» **Requirement**
Output the data word for word, from its first line up to and including the line with "当你们有人来礼拜，而伊玛目正在礼拜时，就应该跟".

» **Supplied material**
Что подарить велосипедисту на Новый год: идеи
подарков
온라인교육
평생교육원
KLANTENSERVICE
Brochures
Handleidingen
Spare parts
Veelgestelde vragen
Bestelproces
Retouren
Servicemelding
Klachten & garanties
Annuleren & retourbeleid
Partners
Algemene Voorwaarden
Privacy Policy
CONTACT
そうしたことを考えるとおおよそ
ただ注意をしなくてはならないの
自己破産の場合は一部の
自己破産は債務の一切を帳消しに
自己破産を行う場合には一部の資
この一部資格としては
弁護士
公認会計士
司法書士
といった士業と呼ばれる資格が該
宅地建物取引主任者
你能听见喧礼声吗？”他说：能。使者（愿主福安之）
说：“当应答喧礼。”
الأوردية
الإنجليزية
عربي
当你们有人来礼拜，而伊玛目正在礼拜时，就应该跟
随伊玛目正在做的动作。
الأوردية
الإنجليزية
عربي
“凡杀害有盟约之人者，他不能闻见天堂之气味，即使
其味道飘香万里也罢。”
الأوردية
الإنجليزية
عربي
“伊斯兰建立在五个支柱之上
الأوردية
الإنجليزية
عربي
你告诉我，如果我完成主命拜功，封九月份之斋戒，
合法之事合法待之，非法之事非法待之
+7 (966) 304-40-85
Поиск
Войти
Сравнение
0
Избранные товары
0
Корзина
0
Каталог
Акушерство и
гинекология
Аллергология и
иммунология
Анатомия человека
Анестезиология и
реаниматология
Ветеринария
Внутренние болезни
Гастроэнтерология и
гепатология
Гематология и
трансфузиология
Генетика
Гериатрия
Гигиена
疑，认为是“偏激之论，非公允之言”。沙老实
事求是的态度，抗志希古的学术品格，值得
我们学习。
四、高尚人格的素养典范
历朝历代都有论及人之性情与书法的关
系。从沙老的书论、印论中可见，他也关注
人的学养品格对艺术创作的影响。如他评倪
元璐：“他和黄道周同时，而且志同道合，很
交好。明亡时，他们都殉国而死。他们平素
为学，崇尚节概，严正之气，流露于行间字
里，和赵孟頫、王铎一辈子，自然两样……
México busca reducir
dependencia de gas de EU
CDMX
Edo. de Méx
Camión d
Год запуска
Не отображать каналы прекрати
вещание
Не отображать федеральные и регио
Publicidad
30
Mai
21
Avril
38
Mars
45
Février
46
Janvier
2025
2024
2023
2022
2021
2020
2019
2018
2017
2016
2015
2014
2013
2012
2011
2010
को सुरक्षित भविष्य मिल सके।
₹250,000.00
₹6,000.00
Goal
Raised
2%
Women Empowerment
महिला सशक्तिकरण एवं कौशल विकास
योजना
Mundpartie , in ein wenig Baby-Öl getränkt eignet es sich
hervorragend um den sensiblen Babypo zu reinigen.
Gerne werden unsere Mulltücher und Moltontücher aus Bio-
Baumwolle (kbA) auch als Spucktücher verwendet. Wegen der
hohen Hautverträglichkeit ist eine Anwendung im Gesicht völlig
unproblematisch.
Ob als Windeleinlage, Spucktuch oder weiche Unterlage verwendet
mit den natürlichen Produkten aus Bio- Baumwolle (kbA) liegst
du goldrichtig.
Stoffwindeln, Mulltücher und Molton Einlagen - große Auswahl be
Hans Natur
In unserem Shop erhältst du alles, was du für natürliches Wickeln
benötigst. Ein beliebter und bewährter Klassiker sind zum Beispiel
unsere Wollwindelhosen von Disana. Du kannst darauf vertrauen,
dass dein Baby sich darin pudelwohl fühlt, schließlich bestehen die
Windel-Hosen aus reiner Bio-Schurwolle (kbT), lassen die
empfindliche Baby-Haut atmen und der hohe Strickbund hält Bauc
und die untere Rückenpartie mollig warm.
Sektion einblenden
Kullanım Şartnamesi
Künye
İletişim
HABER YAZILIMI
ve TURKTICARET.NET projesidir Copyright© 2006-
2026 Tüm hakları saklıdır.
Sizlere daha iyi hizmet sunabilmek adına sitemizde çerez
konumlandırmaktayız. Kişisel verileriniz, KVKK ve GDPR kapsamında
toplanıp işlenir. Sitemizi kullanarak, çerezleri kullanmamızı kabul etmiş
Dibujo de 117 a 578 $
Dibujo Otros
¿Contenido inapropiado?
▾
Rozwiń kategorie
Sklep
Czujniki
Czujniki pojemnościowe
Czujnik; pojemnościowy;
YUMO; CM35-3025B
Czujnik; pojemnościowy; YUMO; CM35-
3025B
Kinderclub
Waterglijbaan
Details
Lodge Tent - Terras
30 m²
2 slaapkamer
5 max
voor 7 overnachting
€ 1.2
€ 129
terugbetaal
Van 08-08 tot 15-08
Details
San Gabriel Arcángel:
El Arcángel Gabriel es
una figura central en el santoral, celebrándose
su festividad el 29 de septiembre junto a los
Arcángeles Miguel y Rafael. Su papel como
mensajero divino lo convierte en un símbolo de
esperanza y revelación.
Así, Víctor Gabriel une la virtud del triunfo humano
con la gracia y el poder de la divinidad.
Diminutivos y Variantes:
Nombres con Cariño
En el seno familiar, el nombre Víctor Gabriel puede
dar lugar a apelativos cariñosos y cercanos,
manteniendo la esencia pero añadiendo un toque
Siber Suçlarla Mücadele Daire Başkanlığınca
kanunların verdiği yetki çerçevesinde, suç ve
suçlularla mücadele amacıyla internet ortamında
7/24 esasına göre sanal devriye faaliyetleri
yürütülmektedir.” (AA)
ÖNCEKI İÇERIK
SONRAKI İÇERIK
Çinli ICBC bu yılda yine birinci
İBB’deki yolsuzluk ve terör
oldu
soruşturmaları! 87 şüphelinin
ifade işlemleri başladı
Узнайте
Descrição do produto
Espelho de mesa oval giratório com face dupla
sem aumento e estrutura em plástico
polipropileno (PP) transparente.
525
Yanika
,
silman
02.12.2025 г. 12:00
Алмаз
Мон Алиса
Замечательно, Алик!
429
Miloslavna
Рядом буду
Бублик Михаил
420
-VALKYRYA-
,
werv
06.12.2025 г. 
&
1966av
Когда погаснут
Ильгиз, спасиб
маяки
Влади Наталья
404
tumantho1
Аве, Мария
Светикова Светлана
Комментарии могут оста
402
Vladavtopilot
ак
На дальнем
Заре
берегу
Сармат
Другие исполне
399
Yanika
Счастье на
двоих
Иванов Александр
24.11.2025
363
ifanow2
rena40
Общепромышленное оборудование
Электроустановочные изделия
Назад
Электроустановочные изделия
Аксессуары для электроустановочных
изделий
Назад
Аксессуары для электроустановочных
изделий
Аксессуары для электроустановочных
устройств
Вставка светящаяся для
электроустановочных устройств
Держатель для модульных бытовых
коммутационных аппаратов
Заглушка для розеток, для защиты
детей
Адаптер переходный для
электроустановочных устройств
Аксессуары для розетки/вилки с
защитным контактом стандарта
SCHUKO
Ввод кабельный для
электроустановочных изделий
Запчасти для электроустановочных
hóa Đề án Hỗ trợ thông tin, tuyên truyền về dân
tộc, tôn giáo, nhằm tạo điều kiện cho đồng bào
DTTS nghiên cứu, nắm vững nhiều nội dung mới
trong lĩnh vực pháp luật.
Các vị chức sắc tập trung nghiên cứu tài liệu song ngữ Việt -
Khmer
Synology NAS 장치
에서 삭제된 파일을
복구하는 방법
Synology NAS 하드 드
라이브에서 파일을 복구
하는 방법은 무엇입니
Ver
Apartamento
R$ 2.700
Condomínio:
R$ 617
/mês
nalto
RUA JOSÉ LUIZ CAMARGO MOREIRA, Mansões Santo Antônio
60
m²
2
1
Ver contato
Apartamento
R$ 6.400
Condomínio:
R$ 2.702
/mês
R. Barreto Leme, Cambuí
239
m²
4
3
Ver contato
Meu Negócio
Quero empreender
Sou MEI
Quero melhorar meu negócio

» **Expected answer**
Что подарить велосипедисту на Новый год: идеи
подарков
온라인교육
평생교육원
KLANTENSERVICE
Brochures
Handleidingen
Spare parts
Veelgestelde vragen
Bestelproces
Retouren
Servicemelding
Klachten & garanties
Annuleren & retourbeleid
Partners
Algemene Voorwaarden
Privacy Policy
CONTACT
そうしたことを考えるとおおよそ
ただ注意をしなくてはならないの
自己破産の場合は一部の
自己破産は債務の一切を帳消しに
自己破産を行う場合には一部の資
この一部資格としては
弁護士
公認会計士
司法書士
といった士業と呼ばれる資格が該
宅地建物取引主任者
你能听见喧礼声吗？”他说：能。使者（愿主福安之）
说：“当应答喧礼。”
الأوردية
الإنجليزية
عربي
当你们有人来礼拜，而伊玛目正在礼拜时，就应该跟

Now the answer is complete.